Rewrite the text of all the items below, putting "Admin" wherever "Quản Trị Viên" occurs and leaving everything else as it is. Leave out the pictures.
=== Begin Enclosure ===
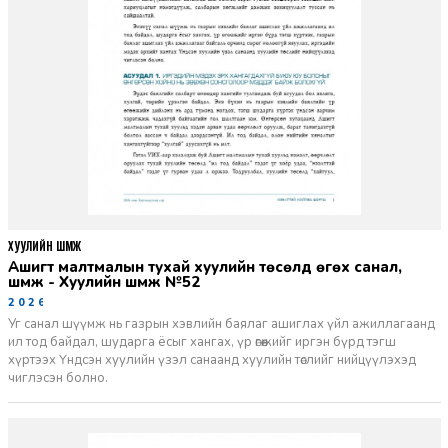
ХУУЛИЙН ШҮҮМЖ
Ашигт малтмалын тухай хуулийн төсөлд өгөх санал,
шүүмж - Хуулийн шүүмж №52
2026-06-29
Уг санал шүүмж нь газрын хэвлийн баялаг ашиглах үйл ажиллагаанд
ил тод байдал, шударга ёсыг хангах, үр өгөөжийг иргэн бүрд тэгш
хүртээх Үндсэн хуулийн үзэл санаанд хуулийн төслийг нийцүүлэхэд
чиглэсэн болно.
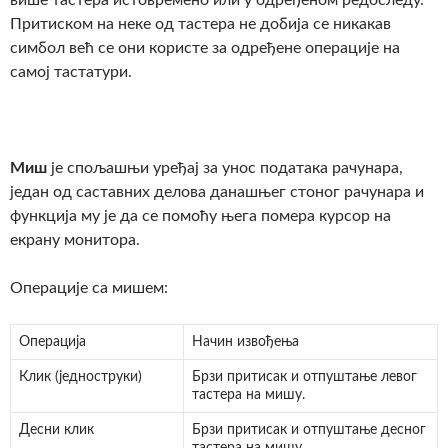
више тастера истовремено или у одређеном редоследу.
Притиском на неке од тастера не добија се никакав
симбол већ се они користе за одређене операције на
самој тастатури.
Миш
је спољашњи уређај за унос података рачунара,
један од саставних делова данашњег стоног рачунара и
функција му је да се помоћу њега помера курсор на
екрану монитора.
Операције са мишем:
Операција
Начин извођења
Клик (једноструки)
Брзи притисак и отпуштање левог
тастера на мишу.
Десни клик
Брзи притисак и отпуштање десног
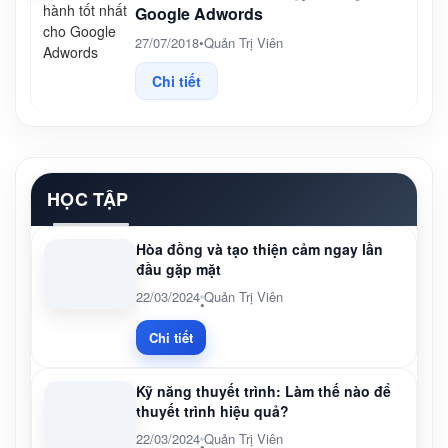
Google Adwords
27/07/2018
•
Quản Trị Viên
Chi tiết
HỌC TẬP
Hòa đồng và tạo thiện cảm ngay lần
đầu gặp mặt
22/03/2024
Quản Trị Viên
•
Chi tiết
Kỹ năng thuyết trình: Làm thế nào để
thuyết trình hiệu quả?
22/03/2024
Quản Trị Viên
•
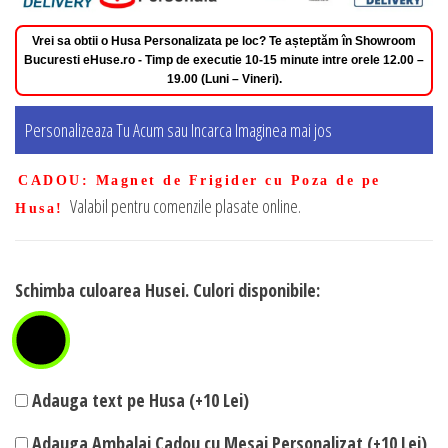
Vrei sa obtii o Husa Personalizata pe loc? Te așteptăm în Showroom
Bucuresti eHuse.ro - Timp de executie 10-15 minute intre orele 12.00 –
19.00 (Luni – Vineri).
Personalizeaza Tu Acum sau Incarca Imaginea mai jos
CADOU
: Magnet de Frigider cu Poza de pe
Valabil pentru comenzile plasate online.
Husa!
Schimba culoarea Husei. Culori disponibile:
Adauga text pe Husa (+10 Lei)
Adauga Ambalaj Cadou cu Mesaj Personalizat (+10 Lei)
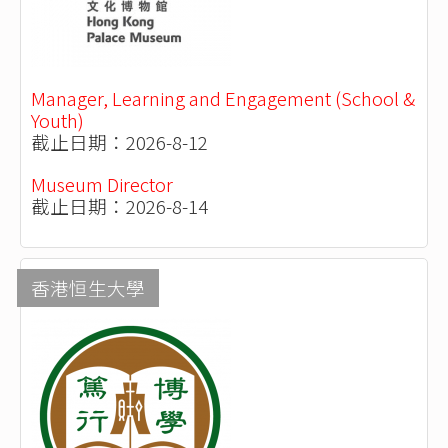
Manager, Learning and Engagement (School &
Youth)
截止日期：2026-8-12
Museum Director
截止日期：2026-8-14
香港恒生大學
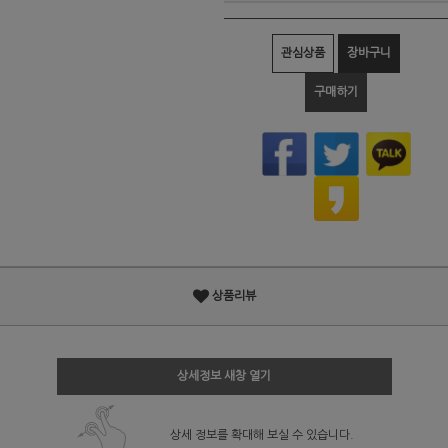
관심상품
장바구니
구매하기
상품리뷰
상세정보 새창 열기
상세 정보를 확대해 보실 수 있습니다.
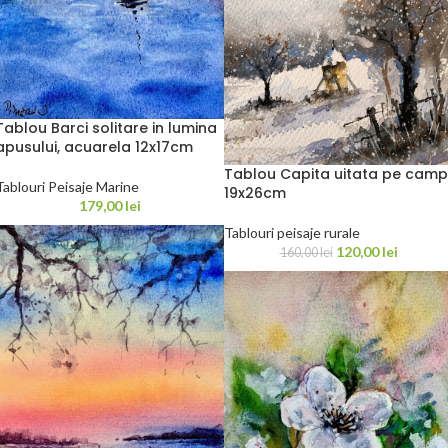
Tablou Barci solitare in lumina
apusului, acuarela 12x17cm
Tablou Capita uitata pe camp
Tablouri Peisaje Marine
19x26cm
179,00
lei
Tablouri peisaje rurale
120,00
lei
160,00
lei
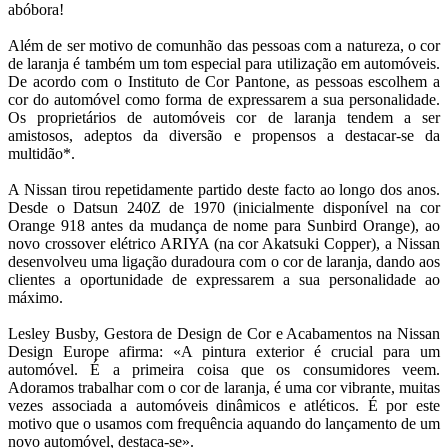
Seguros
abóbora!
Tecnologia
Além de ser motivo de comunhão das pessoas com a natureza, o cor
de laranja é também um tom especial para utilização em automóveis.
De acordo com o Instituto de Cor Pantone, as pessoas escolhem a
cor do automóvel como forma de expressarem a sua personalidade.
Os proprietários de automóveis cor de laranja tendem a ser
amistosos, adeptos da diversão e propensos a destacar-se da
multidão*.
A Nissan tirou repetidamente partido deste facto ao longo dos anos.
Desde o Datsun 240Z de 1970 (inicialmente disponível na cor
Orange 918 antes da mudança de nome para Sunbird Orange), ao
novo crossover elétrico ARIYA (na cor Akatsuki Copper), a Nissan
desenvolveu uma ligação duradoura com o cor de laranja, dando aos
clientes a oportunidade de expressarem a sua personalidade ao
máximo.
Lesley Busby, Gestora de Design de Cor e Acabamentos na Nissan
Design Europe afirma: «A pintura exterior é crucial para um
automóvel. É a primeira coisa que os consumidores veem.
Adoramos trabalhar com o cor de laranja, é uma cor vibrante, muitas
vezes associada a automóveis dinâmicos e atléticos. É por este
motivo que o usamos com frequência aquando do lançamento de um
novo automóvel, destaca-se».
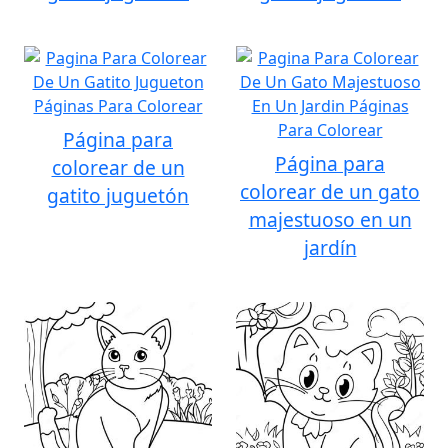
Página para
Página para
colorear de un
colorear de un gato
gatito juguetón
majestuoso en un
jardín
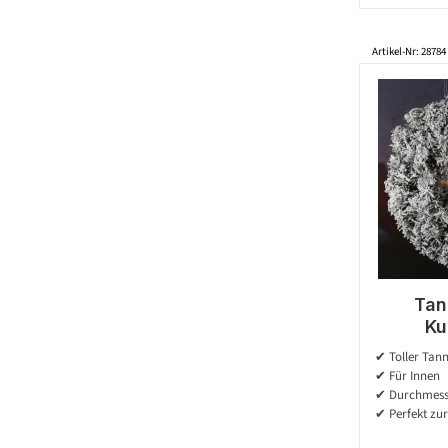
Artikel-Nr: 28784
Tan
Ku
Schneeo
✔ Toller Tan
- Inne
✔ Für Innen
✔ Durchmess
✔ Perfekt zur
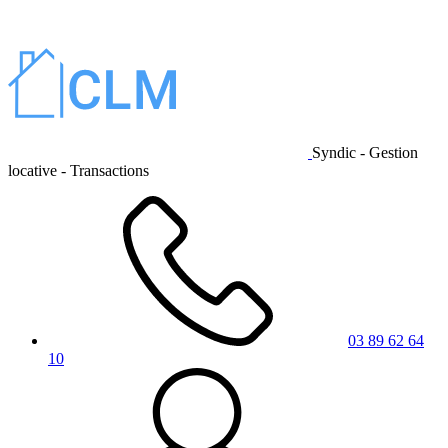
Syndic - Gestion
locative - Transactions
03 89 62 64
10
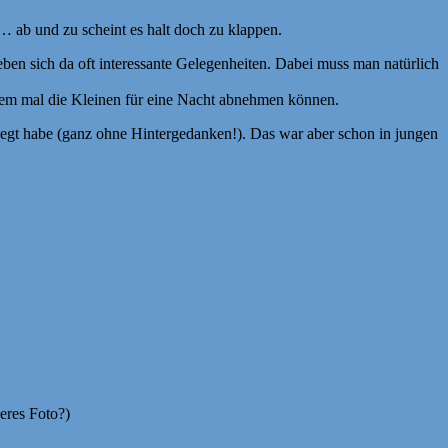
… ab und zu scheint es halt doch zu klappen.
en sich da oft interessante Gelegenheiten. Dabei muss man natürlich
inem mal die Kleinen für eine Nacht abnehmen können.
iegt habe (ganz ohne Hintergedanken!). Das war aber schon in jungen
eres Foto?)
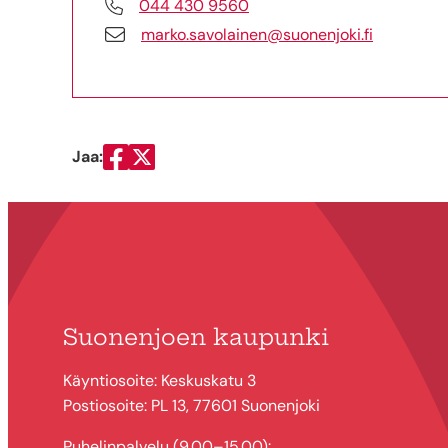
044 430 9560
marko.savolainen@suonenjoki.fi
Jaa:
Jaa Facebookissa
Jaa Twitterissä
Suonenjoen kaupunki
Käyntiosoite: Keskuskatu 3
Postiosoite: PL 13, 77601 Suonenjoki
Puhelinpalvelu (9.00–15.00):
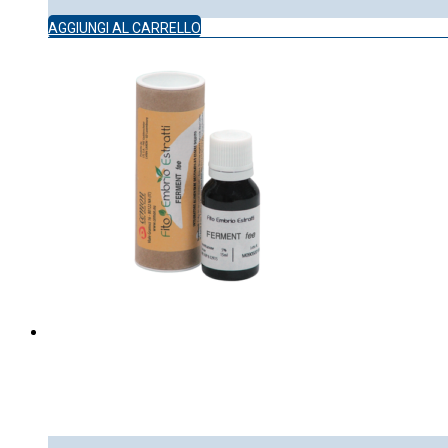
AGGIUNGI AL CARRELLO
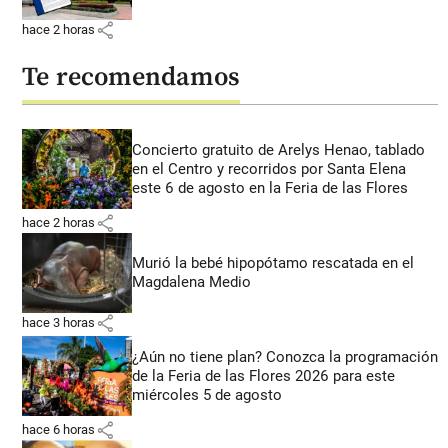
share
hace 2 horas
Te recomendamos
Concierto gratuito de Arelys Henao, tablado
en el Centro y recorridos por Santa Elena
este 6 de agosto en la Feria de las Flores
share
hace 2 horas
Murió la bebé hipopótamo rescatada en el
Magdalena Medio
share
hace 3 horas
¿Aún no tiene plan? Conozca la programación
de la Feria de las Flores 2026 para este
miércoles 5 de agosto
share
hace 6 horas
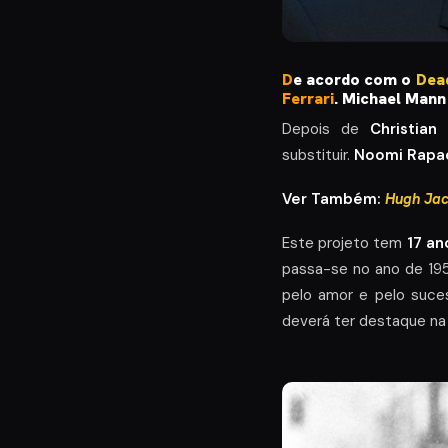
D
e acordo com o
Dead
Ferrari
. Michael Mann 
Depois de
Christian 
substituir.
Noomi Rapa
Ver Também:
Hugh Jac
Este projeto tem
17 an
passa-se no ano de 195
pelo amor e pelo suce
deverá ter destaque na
=== End Enclosure ===
# Task result
ХУУЛИЙН ШҮҮМЖ
Ашигт малтмалын тухай хуулийн төсөлд өгөх санал,
шүүмж - Хуулийн шүүмж №52
2026-06-29
Уг санал шүүмж нь газрын хэвлийн баялаг ашиглах үйл ажиллагаанд
ил тод байдал, шударга ёсыг хангах, үр өгөөжийг иргэн бүрд тэгш
хүртээх Үндсэн хуулийн үзэл санаанд хуулийн төслийг нийцүүлэхэд
чиглэсэн болно.
више тастера истовремено или у одређеном редоследу.
Притиском на неке од тастера не добија се никакав
симбол већ се они користе за одређене операције на
самој тастатури.
Миш
је спољашњи уређај за унос података рачунара,
један од саставних делова данашњег стоног рачунара и
функција му је да се помоћу њега помера курсор на
екрану монитора.
Операције са мишем:
Операција
Начин извођења
Клик (једноструки)
Брзи притисак и отпуштање левог
тастера на мишу.
Десни клик
Брзи притисак и отпуштање десног
Google Adwords
27/07/2018
•
Admin
Chi tiết
HỌC TẬP
Hòa đồng và tạo thiện cảm ngay lần
đầu gặp mặt
22/03/2024
Admin
•
Chi tiết
Kỹ năng thuyết trình: Làm thế nào để
thuyết trình hiệu quả?
22/03/2024
Admin
•
Vrei sa obtii o Husa Personalizata pe loc? Te așteptăm în Showroom
Bucuresti eHuse.ro - Timp de executie 10-15 minute intre orele 12.00 –
19.00 (Luni – Vineri).
Personalizeaza Tu Acum sau Incarca Imaginea mai jos
CADOU
: Magnet de Frigider cu Poza de pe
Valabil pentru comenzile plasate online.
Husa!
Schimba culoarea Husei. Culori disponibile:
Adauga text pe Husa (+10 Lei)
Adauga Ambalaj Cadou cu Mesaj Personalizat (+10 Lei)
Manager, Learning and Engagement (School &
Youth)
截止日期：2026-8-12
Museum Director
截止日期：2026-8-14
香港恒生大學
관심상품
장바구니
구매하기
상품리뷰
상세정보 새창 열기
상세 정보를 확대해 보실 수 있습니다.
Tablou Barci solitare in lumina
apusului, acuarela 12x17cm
Tablou Capita uitata pe camp
Tablouri Peisaje Marine
19x26cm
179,00
lei
Tablouri peisaje rurale
120,00
lei
160,00
lei
Seguros
abóbora!
Tecnologia
Além de ser motivo de comunhão das pessoas com a natureza, o cor
de laranja é também um tom especial para utilização em automóveis.
De acordo com o Instituto de Cor Pantone, as pessoas escolhem a
cor do automóvel como forma de expressarem a sua personalidade.
Os proprietários de automóveis cor de laranja tendem a ser
amistosos, adeptos da diversão e propensos a destacar-se da
multidão*.
A Nissan tirou repetidamente partido deste facto ao longo dos anos.
Desde o Datsun 240Z de 1970 (inicialmente disponível na cor
Orange 918 antes da mudança de nome para Sunbird Orange), ao
novo crossover elétrico ARIYA (na cor Akatsuki Copper), a Nissan
desenvolveu uma ligação duradoura com o cor de laranja, dando aos
clientes a oportunidade de expressarem a sua personalidade ao
máximo.
Lesley Busby, Gestora de Design de Cor e Acabamentos na Nissan
Design Europe afirma: «A pintura exterior é crucial para um
automóvel. É a primeira coisa que os consumidores veem.
Adoramos trabalhar com o cor de laranja, é uma cor vibrante, muitas
vezes associada a automóveis dinâmicos e atléticos. É por este
motivo que o usamos com frequência aquando do lançamento de um
novo automóvel, destaca-se».
Página para
Página para
colorear de un
colorear de un gato
gatito juguetón
majestuoso en un
jardín
Artikel-Nr: 28784
Tan
Ku
Schneeo
✔ Toller Tan
- Inne
✔ Für Innen
✔ Durchmess
✔ Perfekt zur
Syndic - Gestion
locative - Transactions
03 89 62 64
10
… ab und zu scheint es halt doch zu klappen.
en sich da oft interessante Gelegenheiten. Dabei muss man natürlich
inem mal die Kleinen für eine Nacht abnehmen können.
iegt habe (ganz ohne Hintergedanken!). Das war aber schon in jungen
eres Foto?)
044 430 9560
marko.savolainen@suonenjoki.fi
Jaa:
Jaa Facebookissa
Jaa Twitterissä
Suonenjoen kaupunki
Käyntiosoite: Keskuskatu 3
Postiosoite: PL 13, 77601 Suonenjoki
Puhelinpalvelu (9.00–15.00):
AGGIUNGI AL CARRELLO
share
hace 2 horas
Te recomendamos
Concierto gratuito de Arelys Henao, tablado
en el Centro y recorridos por Santa Elena
este 6 de agosto en la Feria de las Flores
share
hace 2 horas
Murió la bebé hipopótamo rescatada en el
Magdalena Medio
share
hace 3 horas
¿Aún no tiene plan? Conozca la programación
de la Feria de las Flores 2026 para este
miércoles 5 de agosto
share
hace 6 horas
D
e acordo com o
Dead
Ferrari
. Michael Mann 
Depois de
Christian 
substituir.
Noomi Rapa
Ver Também:
Hugh Jac
Este projeto tem
17 an
passa-se no ano de 195
pelo amor e pelo suce
deverá ter destaque na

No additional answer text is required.